Recently I had to create a simple query to lookup a single row in a table containing ranges that do not overlap. Consider this table design and example data:
CREATE TABLE MyRanges ( id INT IDENTITY(1,1) PRIMARY KEY, RangeFrom INT NOT NULL, RangeTo INT NOT NULL, Value VARCHAR(20) NOT NULL ) GO
INSERT INTO MyRanges (RangeFrom, RangeTo, Value) VALUES (1, 5, 'The first range'), (6, 7, 'The second range'), (8, 11, 'The third range'), (12, 25, 'The fourth range'), (26, 30, 'The fifth range')
The query I had to create was simply to return the Value column where a given input value were within that range. So given the value 10, I would expect to get the value “The third range” back. My first attempt looked like this:
DECLARE @input INT = 10 SELECT Value FROM MyRanges WHERE @input BETWEEN RangeFrom AND RangeTo
This gave me exactly what I needed, and was as simple as could be. But I also needed to consider the performance, since the query would be executed a lot. The query above simply performed a clustered index scan, which was expected. I then added a covering index on RangeFrom, RangeTo that included the Value. To my surprise it could only use the index for a scan, and not a lookup. That made the performance vary on different input values.
The problem is that I’m actually performing 2 range scans, one on each Range columns, which is more obvious if we rewrite the where clause to this:
WHERE RangeFrom <= @input
AND RangeTo >= @input
I also tried to create an index on each column, but that did not help me much either.

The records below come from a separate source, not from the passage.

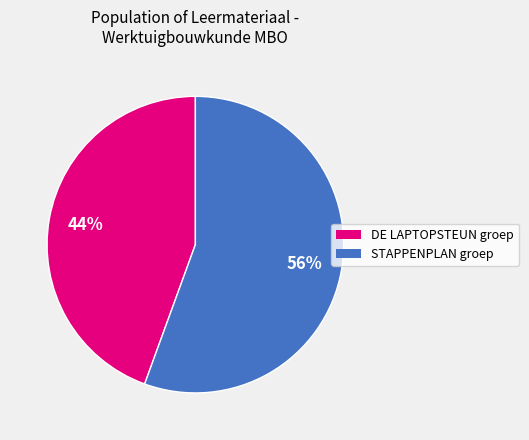

How many segments does this pie chart have?

2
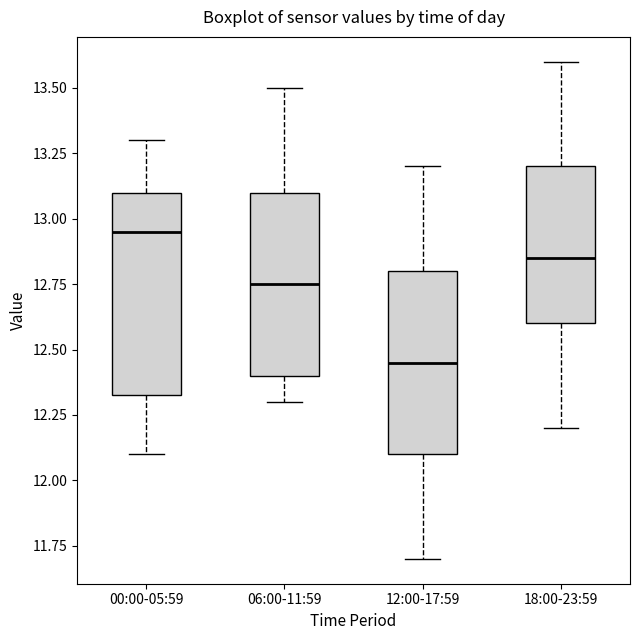

Reading left to right, transcribe this box plot: for each box, give where its median line is, the range the box spans, and where its two whiskers end, as read against the y-axis. The values are not printed on the chart, so give them approximately, as read against the axis.

00:00-05:59: median 12.95, box 12.35 to 13.10, whiskers 12.10 to 13.30
06:00-11:59: median 12.75, box 12.40 to 13.10, whiskers 12.30 to 13.50
12:00-17:59: median 12.45, box 12.10 to 12.80, whiskers 11.70 to 13.20
18:00-23:59: median 12.85, box 12.60 to 13.20, whiskers 12.20 to 13.60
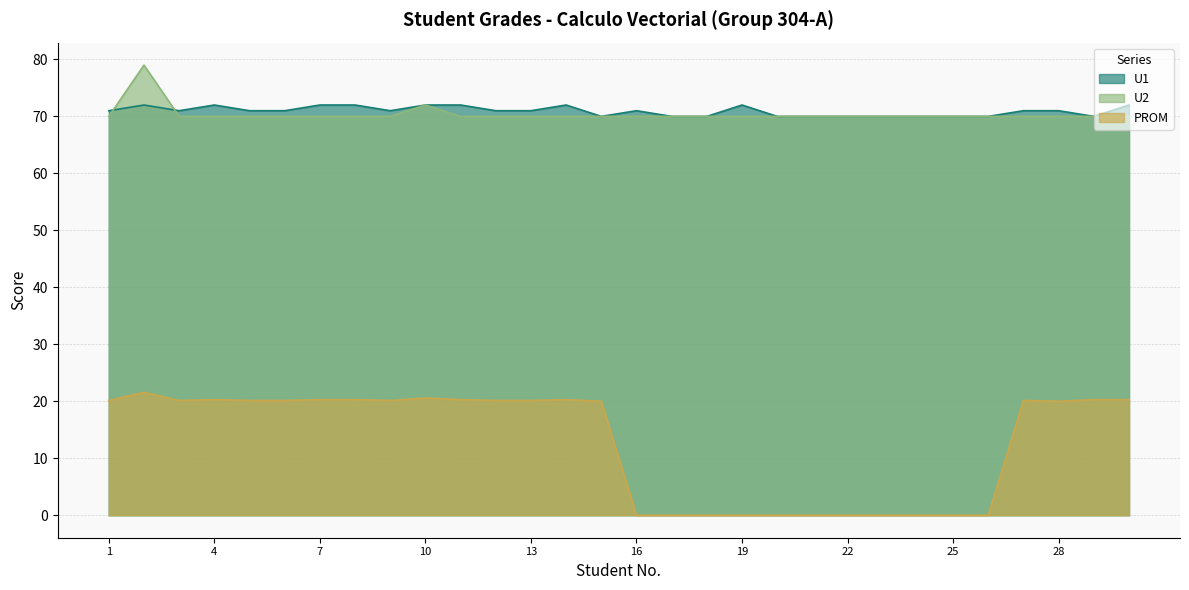

How many interior local valleys does the U1 series have?

4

My big problem was, that the performance varied on different input values. If I executed the query with a very low input value, it performed reasonable, but when I used a high input value, it almost scanned the entire table. My goal was to have consistent performance and only an index lookup instead of an index scan with hundreds of logical io’s.
The solution to my specific problem was to rethink the way I queried my data. In my example I know that the ranges do not overlap, and that there are no holes in the ranges. So every possible query will return one and only one row. But SQL Server has no clue about these things because I haven’t told it.
Instead I can rewrite my query using this knowledge, and I came up with this instead:
DECLARE @input INT = 10 SELECT TOP 1 Value FROM MyRanges WHERE RangeFrom <= @input ORDER BY RangeFrom DESC
I dropped my previous index, and went with this one instead:
CREATE NONCLUSTERED INDEX idx1 ON MyRanges (RangeFrom) INCLUDE (value)
(Don’t mind the naming convention…)
Now my query simply performs exactly one index lookup with a consistent 2 logical reads. It doesn’t get much better than that
In my case the missing piece was the fact that the ranges did not overlap and there were no holes in the entire range from min to max. Other cases could be event tables, where you log when an event has happened, and when the issue have been resolved. The input value could then be a point in time, and you want to know how many open events existed at that specific time.
The obvius way would be similar to what I first tried above:
SELECT * FROM MyEventTable WHERE @input BETWEEN EventStart AND EventEnd
This has the exact same problem as my example, but the solution is different. In this case my rules above dont apply, because multiple events could be active at the same time, and other times no events are active. But perhaps you know that the time difference between the two date columns is no more than 10 minutes.
The goal is to convert the query from a 2D query to a 1 dimensional query, so let’s change the predicate to this:
SELECT * FROM MyEventTable WHERE EventCreated BETWEEN DATEADD(mi, -10, @Input) AND @Input
This is a one dimensional query that can utilize an index on the Eventcreated column to narrow down the rows. But this will also return events that are no longer active. But we can simply add both predicates to help the optimizer to narrow down rows efficiently as well as returning the correct data:
SELECT * FROM MyEventTable WHERE EventCreated BETWEEN DATEADD(mi, -10, @Input) AND @Input AND @input BETWEEN EventStart AND EventEnd
Im sure there are plenty of cases where you can benefit a lot by rethinking the way you approach your data. Converting 2D queries to 1D queries is certainly one that boost performance a lot.